This Udaipur-based IIT graduate wants to change the hiring landscape in Tier 2 cities
Graduating from IIT Guwahati in 2012, Vaibhav Chouhan was all set to give his CAT (Common Aptitude Test) and apply to management schools.
However, things didn’t work out quite the way he had planned. Not being able to procure the expected percentile got him thinking about the overall competitive testing environment in the country. This was in spite of all the mock tests guaranteeing him a better result.
Vaibhav pondered upon the need to build smarter algorithms to rate aspirants, so that every smart candidate is flagged and brilliance does not go unnoticed. He says,
The reason why GMAT and GRE scores are consistent with expectations is because these are adaptive tests, where the answer to a particular question decides the difficulty of the next question. So the algorithm starts segregating automatically, unlike the Indian system. Although some may argue otherwise, I think it is unfair to take the cream out based on easy or average questions. I think it is of the utmost importance that we come up with a smarter algorithm to rate aspirants for every exam.
This is where the foundational idea for Zigsaw Consultancy came from. The startup was founded in Udaipur in December of 2014.
Solving the puzzle
But here’s the twist - the company works predominantly in Tier 2 cities, operating in Udaipur, Surat, Jaipur, Baroda and Chennai at present. Further, it is channeled towards startups.
Being a job portal, the system evaluates skills through self-evaluation, peer evaluation and expert evaluation, generating pre-evaluated profiles, which helps save time and effort for recruiters.
According to Vaibhav, everybody is a passive job seeker, constantly seeking better opportunities. But the main problem is the lack of information in the market.
And Zigsaw is filling that void through the building of online communities for job seekers and employers to communicate openly. The team has created Facebook groups like ‘Jobs in Indore’ and ‘Jobs in Jaipur’ from scratch, and these properties are growing at a rate of 500 members per day.
On an average, their social media page sees close to 20 to 30 job openings shared every day, while there are 10 job openings shared per day on their network through WhatsApp.
Vaibhav claims these groups to be holding a total of 40,000 members all together. Putting across metrics from NASSCOM, he comments,
Our prime focus is on the startup segment, as, according to NASSCOM estimates, 3,100 startups are present in India, the third largest base in the world. We are growing at over 800 startups setting up annually. It believes that there will be 11,500 startups employing over 250,000 people by 2020.
Bootstrapped, their job portal Zigzobs witnesses more than a hundred daily website visits and has already worked with more than 130 startups and SMEs across India, including the likes of Pagalguy.com, Grey Orange Robotics, Razorpay, Weddingplz, HRH Group, Miraj Group, Fizz, ZipHop and UrbanClap, among others.
The company also holds festivals for job and intern recruitment, having conducted three major events till date. The Udaipur job festival saw participation from nine companies, with the internship festival seeing participation from 32 companies and their Job Carnival offering 62 job openings in companies like Uber, Mahindra Finance and Exide Life.
However, the main revenue stream for the company remains the placements aspect. The firm charges anywhere from five to 15 percent of the placed candidate’s annual CTC as a one-time payment. The company’s clientele also avails of per month payment plans, with employers paying Zigsaw on a monthly basis.

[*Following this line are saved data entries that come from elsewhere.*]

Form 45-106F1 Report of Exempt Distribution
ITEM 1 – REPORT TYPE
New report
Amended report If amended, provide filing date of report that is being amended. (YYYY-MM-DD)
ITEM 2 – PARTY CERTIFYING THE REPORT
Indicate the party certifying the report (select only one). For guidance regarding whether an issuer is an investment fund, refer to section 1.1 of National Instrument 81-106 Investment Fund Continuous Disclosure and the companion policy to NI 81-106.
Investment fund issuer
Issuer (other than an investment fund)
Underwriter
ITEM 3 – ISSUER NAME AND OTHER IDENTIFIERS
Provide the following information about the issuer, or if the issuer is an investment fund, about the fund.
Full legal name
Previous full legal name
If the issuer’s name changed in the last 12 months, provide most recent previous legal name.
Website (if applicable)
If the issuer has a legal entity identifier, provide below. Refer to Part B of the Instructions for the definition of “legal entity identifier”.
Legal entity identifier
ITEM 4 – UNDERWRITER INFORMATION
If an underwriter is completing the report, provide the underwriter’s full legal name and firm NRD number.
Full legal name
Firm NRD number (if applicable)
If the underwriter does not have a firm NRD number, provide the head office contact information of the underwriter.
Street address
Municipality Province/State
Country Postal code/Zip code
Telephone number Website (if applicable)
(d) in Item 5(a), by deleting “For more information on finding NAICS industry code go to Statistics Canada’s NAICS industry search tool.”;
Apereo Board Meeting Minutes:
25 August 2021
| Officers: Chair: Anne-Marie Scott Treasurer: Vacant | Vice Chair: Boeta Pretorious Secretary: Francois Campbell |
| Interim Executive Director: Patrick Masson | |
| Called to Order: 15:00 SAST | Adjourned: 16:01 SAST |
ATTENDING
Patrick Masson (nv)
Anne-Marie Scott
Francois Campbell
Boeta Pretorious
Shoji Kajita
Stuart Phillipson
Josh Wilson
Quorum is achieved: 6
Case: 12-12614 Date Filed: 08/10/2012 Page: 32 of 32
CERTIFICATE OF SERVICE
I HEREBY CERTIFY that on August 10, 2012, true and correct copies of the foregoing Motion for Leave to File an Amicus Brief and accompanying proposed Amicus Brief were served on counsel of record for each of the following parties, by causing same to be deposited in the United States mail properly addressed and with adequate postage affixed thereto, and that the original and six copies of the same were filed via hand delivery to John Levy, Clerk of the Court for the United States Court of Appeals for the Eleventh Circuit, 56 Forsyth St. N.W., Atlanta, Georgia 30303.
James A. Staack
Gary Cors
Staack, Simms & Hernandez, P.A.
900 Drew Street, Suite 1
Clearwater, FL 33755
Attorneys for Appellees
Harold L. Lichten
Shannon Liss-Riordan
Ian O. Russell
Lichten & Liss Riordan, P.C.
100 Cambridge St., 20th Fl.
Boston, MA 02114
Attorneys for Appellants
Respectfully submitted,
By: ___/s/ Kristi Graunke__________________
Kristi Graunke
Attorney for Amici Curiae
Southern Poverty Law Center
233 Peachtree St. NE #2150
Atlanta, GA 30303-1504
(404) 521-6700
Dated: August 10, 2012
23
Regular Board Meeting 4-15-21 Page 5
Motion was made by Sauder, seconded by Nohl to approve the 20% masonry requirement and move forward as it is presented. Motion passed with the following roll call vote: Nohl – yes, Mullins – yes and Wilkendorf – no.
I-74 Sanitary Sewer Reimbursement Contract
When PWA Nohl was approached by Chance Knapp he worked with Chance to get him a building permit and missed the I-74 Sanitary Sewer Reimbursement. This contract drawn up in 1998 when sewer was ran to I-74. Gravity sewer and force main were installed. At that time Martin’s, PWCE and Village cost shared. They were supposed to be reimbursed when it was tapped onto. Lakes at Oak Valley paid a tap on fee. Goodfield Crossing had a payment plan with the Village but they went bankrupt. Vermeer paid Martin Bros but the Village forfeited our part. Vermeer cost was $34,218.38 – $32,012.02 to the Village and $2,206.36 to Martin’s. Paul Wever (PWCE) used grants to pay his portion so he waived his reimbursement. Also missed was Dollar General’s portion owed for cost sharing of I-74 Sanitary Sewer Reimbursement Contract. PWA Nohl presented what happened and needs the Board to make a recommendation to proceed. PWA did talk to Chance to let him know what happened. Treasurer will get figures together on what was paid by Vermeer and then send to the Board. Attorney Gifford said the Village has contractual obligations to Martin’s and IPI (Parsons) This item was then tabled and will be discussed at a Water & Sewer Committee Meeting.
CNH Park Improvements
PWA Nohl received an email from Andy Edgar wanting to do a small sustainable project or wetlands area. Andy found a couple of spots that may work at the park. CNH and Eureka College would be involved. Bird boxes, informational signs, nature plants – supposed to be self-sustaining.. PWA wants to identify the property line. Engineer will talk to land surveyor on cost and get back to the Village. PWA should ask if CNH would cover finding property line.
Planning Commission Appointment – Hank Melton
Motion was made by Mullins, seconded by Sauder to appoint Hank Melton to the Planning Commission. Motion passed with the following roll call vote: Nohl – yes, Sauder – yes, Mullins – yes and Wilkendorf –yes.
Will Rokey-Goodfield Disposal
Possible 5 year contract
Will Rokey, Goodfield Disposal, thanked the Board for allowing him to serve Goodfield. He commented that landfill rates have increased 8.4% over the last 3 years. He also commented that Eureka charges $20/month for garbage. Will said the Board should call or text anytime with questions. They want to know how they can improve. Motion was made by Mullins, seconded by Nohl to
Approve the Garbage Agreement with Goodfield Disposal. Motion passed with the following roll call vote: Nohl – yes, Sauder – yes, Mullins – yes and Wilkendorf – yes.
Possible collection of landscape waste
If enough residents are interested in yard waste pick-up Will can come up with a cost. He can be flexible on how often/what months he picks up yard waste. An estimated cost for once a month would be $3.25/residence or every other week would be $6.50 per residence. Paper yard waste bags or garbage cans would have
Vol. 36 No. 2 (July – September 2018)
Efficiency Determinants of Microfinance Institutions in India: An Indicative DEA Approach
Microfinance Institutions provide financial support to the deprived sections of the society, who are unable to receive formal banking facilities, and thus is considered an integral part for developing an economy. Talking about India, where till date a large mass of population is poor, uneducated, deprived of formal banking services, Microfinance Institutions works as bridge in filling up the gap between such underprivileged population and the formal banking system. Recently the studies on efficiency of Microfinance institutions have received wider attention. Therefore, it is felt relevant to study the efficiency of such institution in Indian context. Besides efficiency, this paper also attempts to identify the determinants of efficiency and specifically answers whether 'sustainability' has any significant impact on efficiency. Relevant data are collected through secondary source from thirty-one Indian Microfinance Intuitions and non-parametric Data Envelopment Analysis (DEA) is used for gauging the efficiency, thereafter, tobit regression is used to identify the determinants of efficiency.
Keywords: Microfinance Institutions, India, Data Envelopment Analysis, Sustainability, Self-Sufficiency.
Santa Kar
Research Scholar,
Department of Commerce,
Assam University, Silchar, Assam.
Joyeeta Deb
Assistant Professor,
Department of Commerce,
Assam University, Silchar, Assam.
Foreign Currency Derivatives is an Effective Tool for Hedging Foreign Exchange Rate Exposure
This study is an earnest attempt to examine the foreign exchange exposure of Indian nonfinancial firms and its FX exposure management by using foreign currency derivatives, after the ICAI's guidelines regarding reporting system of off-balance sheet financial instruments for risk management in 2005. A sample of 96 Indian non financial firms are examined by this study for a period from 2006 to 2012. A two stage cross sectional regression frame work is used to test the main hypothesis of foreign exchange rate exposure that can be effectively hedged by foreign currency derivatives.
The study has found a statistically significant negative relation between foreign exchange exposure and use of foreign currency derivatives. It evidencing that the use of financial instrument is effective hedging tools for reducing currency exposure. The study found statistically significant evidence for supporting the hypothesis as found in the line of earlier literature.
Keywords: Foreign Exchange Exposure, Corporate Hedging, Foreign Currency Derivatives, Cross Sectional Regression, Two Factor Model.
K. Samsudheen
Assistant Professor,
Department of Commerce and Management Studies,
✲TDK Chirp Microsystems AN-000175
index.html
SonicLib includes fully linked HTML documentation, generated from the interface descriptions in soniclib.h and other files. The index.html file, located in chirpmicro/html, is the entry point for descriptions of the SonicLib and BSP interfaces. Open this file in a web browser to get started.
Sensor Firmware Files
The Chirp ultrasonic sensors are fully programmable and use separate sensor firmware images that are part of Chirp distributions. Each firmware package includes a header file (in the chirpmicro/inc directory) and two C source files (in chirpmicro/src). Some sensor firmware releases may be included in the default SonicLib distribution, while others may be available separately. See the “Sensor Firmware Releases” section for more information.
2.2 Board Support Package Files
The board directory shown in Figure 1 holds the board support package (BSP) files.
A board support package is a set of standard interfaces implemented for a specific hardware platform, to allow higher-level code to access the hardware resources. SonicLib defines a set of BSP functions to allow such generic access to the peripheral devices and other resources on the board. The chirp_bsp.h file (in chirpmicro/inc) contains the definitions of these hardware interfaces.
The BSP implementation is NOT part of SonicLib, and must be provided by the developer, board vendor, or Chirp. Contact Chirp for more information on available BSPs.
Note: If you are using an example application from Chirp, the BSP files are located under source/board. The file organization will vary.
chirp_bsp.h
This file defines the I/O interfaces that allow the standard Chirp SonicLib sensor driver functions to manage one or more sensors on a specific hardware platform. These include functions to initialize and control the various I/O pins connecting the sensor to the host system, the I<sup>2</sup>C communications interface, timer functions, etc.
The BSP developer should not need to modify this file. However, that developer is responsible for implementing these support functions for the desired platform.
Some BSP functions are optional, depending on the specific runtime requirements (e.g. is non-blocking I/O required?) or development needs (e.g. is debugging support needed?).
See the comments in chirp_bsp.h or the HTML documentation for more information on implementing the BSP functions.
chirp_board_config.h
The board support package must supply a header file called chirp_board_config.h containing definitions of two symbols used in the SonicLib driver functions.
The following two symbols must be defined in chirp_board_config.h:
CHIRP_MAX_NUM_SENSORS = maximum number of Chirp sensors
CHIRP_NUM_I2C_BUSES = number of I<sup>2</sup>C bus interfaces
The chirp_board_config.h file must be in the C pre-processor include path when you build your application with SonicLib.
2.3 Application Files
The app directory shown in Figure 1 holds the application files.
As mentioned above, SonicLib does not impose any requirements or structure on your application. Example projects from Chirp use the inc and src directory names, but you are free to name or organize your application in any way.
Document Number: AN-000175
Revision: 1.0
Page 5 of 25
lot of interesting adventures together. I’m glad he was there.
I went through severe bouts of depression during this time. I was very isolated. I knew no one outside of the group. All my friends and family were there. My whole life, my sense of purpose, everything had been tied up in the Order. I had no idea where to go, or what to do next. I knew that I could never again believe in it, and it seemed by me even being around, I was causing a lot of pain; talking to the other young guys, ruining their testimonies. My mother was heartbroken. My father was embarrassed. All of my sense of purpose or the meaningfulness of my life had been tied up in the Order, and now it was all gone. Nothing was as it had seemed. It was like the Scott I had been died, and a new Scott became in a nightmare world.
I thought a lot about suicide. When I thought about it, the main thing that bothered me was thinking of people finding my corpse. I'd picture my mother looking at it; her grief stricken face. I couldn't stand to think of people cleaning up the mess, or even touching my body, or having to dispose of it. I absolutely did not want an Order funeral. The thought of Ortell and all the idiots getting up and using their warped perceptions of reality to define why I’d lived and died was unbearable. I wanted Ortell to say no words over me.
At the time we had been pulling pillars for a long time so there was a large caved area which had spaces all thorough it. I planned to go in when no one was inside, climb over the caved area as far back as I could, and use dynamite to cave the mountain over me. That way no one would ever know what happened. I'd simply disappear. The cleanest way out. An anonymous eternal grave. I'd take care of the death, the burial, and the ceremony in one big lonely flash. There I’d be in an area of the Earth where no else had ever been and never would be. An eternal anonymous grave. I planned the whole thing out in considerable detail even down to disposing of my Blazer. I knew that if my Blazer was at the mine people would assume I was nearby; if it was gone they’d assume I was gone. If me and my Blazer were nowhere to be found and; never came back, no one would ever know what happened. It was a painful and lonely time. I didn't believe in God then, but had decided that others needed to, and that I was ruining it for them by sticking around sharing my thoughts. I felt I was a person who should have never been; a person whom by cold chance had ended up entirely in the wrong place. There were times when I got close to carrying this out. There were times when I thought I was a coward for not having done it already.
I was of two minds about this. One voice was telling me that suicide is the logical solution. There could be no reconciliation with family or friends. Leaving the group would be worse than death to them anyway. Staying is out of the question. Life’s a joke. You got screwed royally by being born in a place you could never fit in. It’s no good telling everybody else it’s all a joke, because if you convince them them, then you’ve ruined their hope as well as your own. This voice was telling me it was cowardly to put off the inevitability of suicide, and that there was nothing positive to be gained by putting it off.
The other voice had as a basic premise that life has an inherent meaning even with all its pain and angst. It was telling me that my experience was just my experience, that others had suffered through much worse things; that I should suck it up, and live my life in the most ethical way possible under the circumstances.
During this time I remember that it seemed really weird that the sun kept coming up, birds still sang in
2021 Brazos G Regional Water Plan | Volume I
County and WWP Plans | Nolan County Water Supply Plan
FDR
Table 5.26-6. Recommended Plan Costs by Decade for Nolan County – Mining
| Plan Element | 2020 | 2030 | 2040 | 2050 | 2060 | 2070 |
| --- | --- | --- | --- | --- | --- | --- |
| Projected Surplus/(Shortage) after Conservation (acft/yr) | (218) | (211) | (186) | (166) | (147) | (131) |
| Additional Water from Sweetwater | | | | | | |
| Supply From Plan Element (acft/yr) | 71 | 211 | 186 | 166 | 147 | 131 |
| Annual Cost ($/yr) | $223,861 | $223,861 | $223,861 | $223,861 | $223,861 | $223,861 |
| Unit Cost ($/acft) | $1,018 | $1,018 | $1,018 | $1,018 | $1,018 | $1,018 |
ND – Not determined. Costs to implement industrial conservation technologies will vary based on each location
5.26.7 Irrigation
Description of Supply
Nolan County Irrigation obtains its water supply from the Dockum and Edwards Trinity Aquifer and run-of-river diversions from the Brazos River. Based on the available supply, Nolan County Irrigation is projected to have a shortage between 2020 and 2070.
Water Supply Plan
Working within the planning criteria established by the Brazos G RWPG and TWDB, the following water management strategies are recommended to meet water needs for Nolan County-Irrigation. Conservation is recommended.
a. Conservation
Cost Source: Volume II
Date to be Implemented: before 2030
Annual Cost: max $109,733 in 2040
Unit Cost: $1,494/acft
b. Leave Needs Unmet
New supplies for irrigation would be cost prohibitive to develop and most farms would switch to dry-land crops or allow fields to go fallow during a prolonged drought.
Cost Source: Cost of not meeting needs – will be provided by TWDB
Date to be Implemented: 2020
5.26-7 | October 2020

Till date, Zigsaw has placed 100 people, excluding the direct connections that are made on their social media properties.
In the coming year, Zigsaw plans to disrupt the space through gamification. Taking a leaf out of the books of video games like Clash of Clans, the company plans to introduce interesting approaches to gamification and gratification to make the realm of hiring and referrals more interesting. Vaibhav says,
We are building a game around recruitment and are incentivising the whole system of sourcing applications through referrals.
So, was it easy?
Definitely not. Vaibhav says that finding a technical co-founder gave him his first startup blues.
Despite searching through existing portals, personal networks and every other possible avenue, Vaibhav was unsuccessful in finding a suitable co-founder. This served to further strengthen his case for starting something in the recruitment space. He, therefore, went ahead anyway.
But the most difficult part wasn’t finding a co-founder, but convincing people to take on a new experience when they have been using the traditional methods of recruitment for years.
Vaibhav says,
There have been times when we have been shown out the door, not listened to and dismissed as bogus. But in the end, we have always prevailed, and taken the feedback from job seekers as our biggest strength.
The job crisis
According to the Labour Bureau, in the December quarter, there was actually a decline of 20,000 jobs across eight labour-intensive sectors. This was reportedly the slowest growth of jobs created since 2009.
In this backdrop, it is interesting to see a startup focusing on solving the job crisis in Tier 2 cities, which for the longest time seem to have been a neglected space for recruitment portals.